Closed Jiawei-Yang closed 2 years ago
Hi, although I have not experimented without a nonlinear projection head, I am almost sure that the performance of MoCo/Exemplar will drop a lot without a nonlinear projection head according to the original paper of SimCLR and MoCo. The performance of pure MoCo/Exemplar on miniImageNet is given in the table in the README.md. Please refer to it. Note that Exemplar is a weakly supervised method, and the performance gap is 7% for 1shot and 4% for 5shot. Recent experiments show that some non-contrastive unsupervised methods like DINO[1] perform even much better, especially for cross-domain few-shot learning from ImageNet towards datasets like ISIC, QuickDraw, etc.
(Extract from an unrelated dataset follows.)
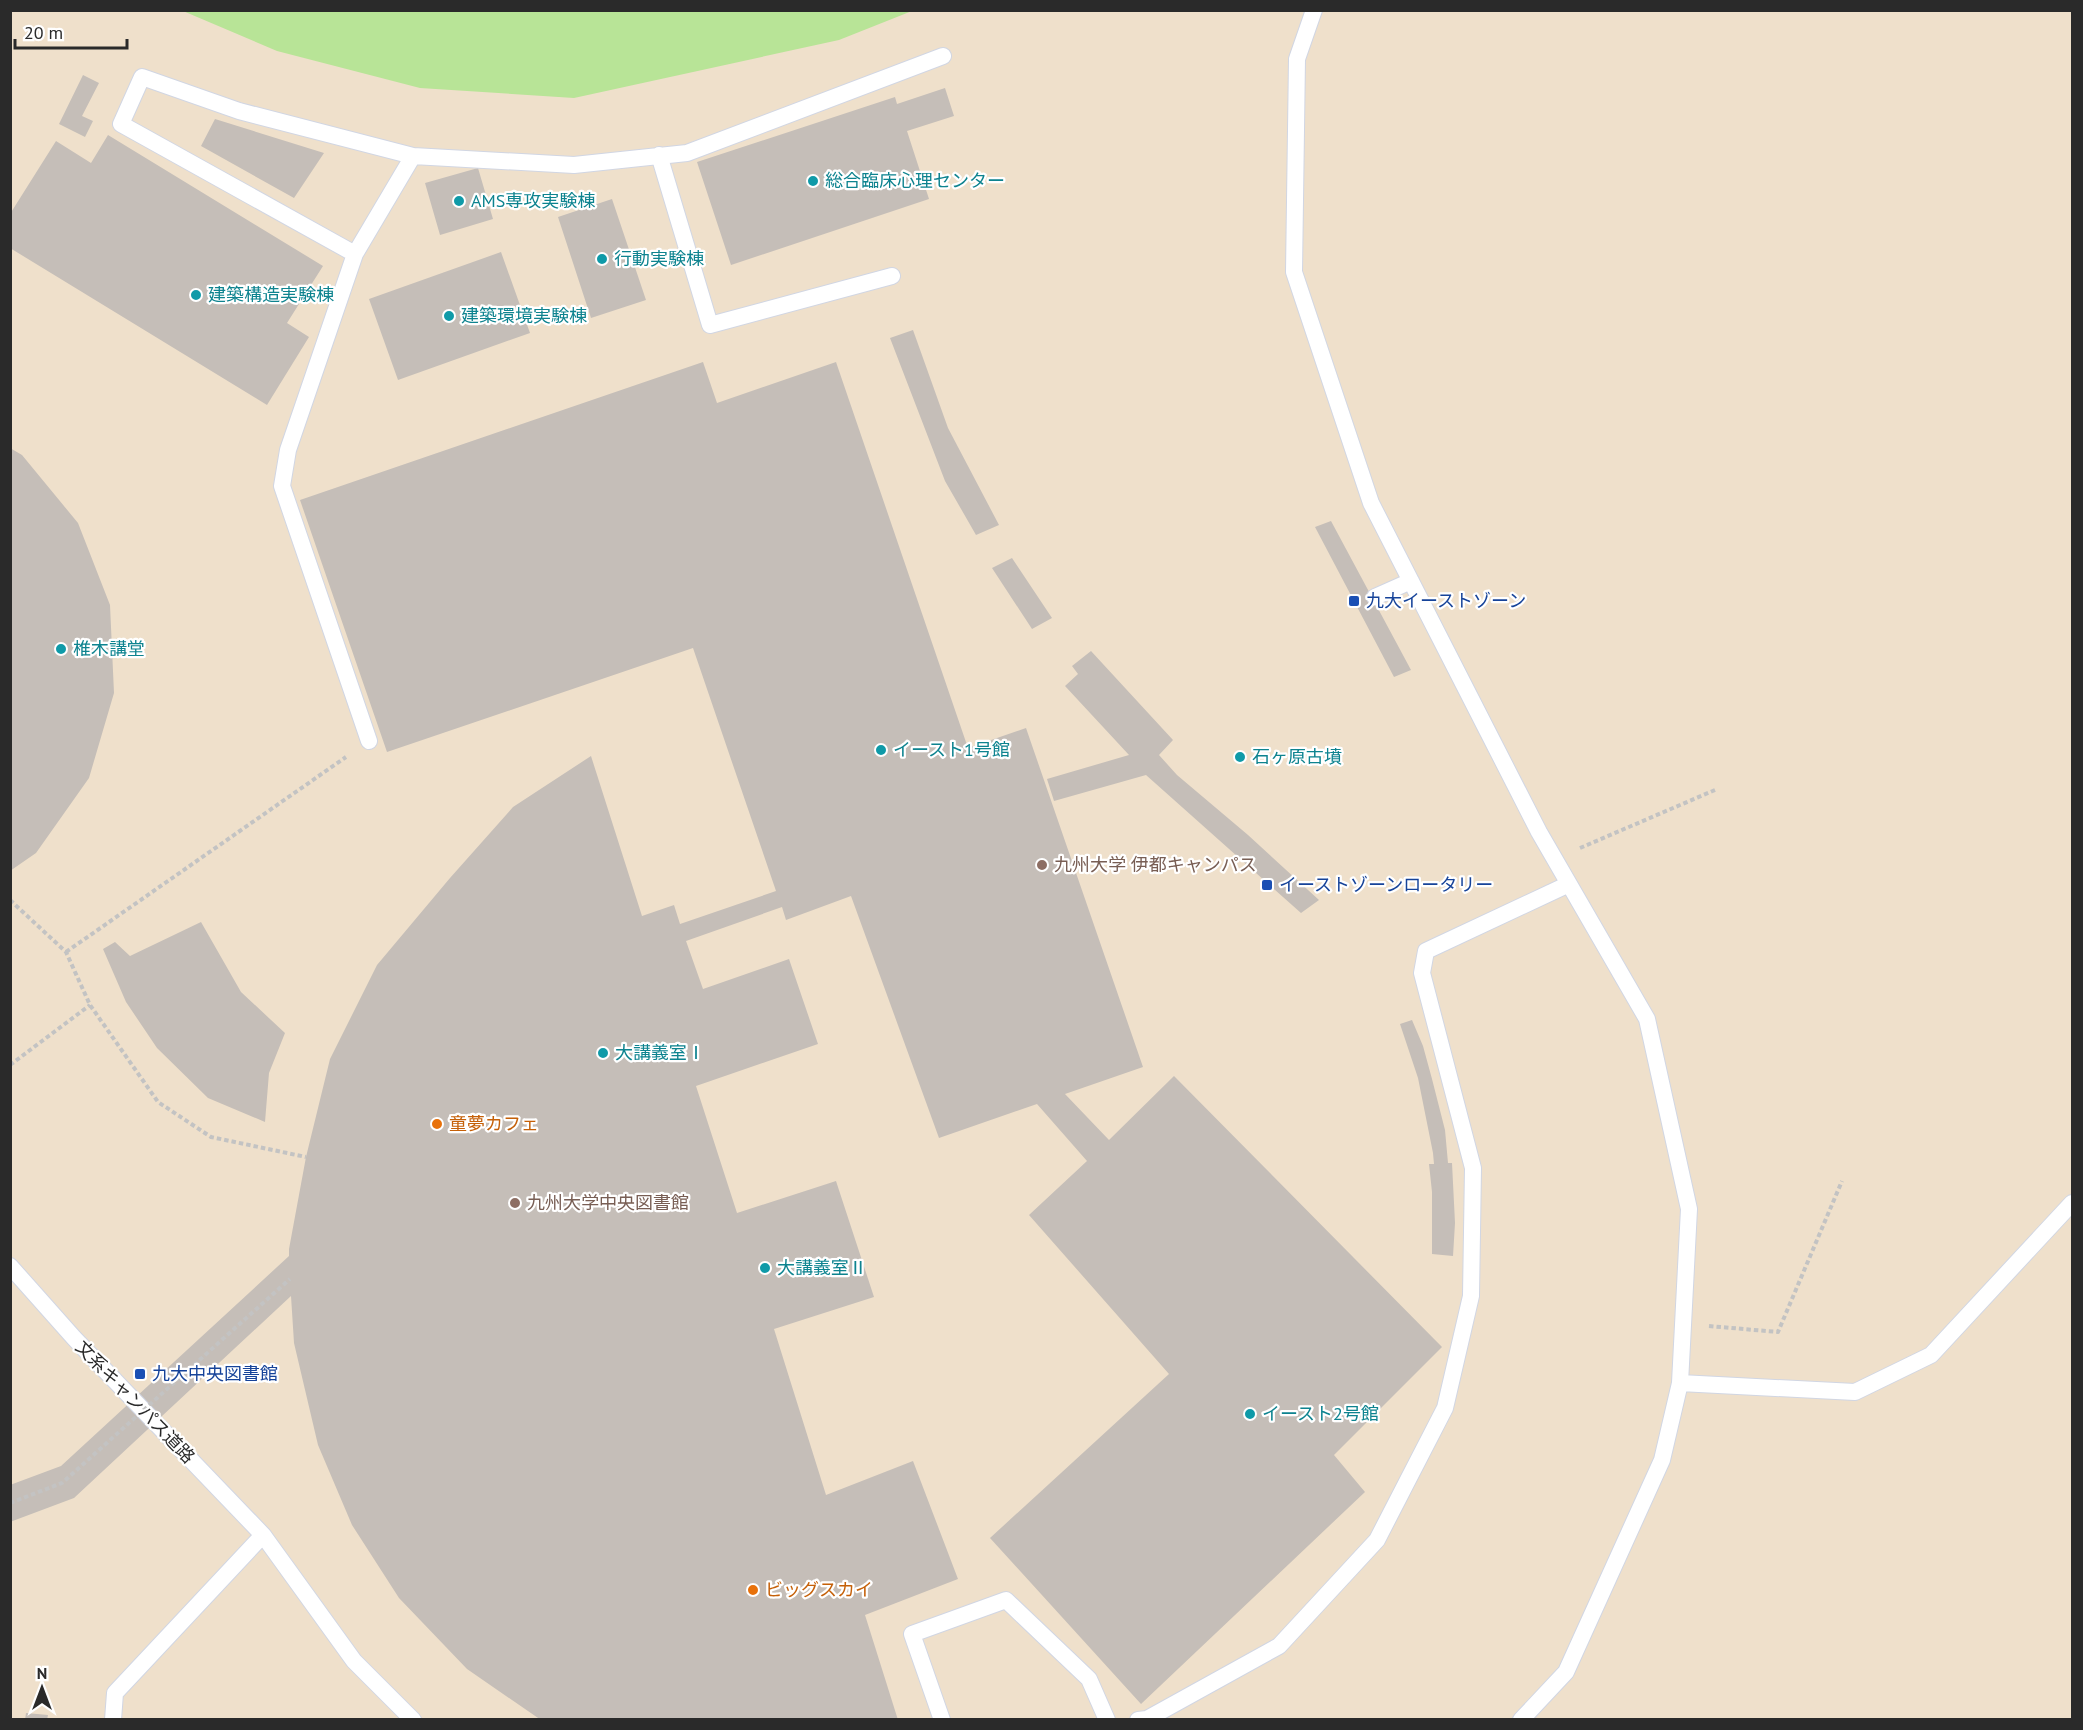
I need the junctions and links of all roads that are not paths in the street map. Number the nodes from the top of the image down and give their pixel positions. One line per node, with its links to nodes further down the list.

[1] Emerging Properties in Self-Supervised Vision Transformers. ICCV 2021.
Thanks for your quick reply!
I missed the performance about MoCo in the README.md. Thanks for pointing that out.
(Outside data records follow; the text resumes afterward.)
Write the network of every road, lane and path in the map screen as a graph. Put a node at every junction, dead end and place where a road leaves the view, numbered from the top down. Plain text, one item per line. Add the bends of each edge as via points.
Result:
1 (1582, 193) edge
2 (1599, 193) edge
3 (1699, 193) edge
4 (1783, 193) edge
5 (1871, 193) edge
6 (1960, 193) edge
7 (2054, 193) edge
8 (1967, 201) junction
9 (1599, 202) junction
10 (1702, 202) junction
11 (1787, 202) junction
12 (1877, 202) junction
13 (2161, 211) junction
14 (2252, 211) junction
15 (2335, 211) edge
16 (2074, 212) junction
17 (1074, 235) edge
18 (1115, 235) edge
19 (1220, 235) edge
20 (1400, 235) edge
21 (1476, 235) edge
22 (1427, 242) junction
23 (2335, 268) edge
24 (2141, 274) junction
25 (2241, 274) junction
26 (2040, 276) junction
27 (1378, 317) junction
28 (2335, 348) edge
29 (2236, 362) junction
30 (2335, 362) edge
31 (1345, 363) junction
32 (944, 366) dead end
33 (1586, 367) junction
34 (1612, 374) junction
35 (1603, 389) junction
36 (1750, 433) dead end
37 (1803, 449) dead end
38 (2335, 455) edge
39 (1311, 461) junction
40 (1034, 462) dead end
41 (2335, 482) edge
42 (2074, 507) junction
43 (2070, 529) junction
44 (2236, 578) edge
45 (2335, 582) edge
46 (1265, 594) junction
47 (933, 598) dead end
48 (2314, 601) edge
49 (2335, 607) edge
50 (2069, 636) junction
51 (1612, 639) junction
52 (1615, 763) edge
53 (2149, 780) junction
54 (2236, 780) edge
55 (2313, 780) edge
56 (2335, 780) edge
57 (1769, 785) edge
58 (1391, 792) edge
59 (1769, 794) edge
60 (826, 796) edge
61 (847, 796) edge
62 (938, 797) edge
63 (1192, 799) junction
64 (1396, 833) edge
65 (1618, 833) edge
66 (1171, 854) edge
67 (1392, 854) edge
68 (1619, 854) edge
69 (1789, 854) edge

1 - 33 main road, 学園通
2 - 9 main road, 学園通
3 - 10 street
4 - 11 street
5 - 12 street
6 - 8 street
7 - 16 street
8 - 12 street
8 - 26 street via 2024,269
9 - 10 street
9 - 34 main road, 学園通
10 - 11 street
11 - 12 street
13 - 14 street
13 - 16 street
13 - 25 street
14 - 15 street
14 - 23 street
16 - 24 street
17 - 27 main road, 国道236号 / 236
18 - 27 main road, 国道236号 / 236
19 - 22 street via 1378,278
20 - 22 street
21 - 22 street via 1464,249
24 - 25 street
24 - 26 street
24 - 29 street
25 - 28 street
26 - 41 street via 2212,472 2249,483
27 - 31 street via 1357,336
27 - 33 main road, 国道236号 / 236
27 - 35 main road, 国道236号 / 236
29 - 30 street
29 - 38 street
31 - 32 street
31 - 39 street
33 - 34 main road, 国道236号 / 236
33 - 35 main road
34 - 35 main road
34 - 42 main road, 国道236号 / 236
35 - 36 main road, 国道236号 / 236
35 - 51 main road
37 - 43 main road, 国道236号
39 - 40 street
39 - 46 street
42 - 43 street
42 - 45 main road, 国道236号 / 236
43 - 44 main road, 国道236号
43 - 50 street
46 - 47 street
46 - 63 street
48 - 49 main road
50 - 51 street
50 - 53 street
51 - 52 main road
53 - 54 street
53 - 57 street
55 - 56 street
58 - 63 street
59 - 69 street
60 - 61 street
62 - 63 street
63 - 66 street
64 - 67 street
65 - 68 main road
PS: why would you define Exemplar as a weakly supervised method? Is it because that it does not explictly predict the class-label but use the label information to filter out the true negatives for contrasting?
Yes, that's exactly what I mean in an informal way, different from the traditional meaning of "weakly supervised". :)
Thank you for your fast responses and this discussion! xD
Hi authors, thanks for your wonderful work!
I have some questions regarding the projection head in MoCo/Exemplar. Have you experimented with the pre-trained MoCo/Exemplar with and without a nonlinear projection head? How did they perform? Also, in the code, you commented that
Surprisingly, pure contrastive-pretrained model performs very well on Few-Shot Learning.
Is there any possibility for you to remember the approximate performance gap, i.e., pure MoCo pre-trained v.s. Exemplar pre-trained?